3. Far-UVC is superior to conventional disinfection methods
There’s significant use of far-UVC air disinfection in healthcare settings and cleanroom environments. When far-UVC is combined with indoor air filtration, it virtually eliminates airborne microbes, even antibacterial-resistant ones. This makes it a crucial tool for meeting ICRA Class IV standards for protecting the highest-risk patients. Further, cleaning the air of pathogens can help minimize the chance of spreading a virus even as it mutates into something that may bypass the latest vaccines.
The inclusion of far-UVC light as a cleaning tool can reduce a hospital staff's use of, and therefore exposure to, potentially harmful sterilants and high-level disinfectants typically used by hospitals to control HAIs (healthcare-associated infections).
4. Far-UVC disinfection products by HEPACART® set industry standards
High-efficiency particulate air (HEPA) filtration is used in HEPACART® products such as dust containment carts and negative air machines to prevent dust carrying airborne pathogens from circulating throughout a building during maintenance and construction.
Although the medical-grade HEPA filters used by HEPACART® trap 99.97% of particles 0.3 micrometers (µm) or larger, catching most dust and spores, they let through smaller bacteria and viruses smaller than 0.3 µm.
Where disinfection is a high priority, it makes sense to supplement mechanical filtration with far-UVC disinfection lights such as those included in our UV-FORCE equipment.
Here's a rundown of hospital disinfection products sold by HEPACART® that combine far-UVC with HEPA filtration.
UV-FORCE Air Disinfection Module: Placed downstream from HEPA-filtered air, this unit performs a one-pass kill of pathogens in less than 1/5 of a second. It is compatible with HEPACART® dust containment carts and AnteRoom™ as well as most HEPA-filtered negative air machines on the market.
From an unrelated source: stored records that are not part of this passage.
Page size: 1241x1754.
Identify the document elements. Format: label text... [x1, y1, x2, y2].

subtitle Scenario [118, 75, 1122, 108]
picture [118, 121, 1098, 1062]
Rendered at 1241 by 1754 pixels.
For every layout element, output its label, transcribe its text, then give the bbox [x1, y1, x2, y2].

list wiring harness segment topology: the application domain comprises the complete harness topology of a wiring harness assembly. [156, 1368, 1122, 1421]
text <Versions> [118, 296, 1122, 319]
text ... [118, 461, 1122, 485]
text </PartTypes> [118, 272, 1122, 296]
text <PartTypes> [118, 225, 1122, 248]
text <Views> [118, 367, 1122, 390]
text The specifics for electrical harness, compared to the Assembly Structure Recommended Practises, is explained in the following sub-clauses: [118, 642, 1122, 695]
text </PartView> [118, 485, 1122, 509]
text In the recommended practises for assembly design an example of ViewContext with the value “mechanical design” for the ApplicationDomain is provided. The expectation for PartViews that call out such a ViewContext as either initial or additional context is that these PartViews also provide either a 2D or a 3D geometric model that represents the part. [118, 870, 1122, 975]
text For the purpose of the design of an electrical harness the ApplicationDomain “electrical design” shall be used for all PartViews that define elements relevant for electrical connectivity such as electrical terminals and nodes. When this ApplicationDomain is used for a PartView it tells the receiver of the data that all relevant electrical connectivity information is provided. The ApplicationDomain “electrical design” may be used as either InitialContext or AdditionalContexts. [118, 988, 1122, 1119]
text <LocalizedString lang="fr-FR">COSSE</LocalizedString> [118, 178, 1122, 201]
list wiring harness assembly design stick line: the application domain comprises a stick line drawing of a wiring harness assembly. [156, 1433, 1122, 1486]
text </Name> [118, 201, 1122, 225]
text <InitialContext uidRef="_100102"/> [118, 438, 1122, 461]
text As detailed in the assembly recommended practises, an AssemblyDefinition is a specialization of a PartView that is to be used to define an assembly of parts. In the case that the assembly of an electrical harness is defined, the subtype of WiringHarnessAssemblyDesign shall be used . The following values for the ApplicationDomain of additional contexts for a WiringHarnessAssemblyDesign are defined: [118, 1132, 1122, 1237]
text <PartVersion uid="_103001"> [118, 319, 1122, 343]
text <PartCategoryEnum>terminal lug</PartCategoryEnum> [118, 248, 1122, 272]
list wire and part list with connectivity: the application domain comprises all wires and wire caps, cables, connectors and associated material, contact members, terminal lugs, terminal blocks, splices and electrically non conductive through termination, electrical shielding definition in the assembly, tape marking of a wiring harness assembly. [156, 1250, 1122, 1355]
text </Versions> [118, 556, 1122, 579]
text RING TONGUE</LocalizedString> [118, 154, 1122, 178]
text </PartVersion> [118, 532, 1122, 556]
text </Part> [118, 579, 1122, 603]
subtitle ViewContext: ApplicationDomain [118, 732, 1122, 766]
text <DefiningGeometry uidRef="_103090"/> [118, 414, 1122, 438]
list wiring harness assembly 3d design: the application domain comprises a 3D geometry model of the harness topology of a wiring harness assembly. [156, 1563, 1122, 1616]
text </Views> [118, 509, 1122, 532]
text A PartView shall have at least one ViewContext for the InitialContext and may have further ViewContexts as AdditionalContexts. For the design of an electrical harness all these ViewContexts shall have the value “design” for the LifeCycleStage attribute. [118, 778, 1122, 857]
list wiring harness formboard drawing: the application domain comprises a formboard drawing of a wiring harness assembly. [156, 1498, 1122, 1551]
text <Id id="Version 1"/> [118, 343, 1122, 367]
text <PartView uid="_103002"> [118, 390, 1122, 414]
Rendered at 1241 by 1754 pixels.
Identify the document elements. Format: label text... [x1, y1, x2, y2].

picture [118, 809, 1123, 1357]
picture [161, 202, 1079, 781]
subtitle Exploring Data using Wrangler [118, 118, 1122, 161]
UV-FORCE GermBuster Air Purifier: The portable GermBuster can be rolled to where it's needed to provide continuous air disinfection in patient rooms, waiting rooms, offices, and conference rooms. One unit will process all the air in a 2,000-foot room nine times per hour to reduce the viral load in the air to safe levels.
Here’s a quick summary
In this post, we have tried to clarify the difference between conventional UV-C and far-UVC and provided useful context for comparing UV sterilization devices. Far-UV-C lamps are long-life, efficient, instant-on, unaffected by temperature and humidity, and mercury-free. Their use in infection control can improve the patient experience while making the healthcare environment safer for patients, visitors, and staff.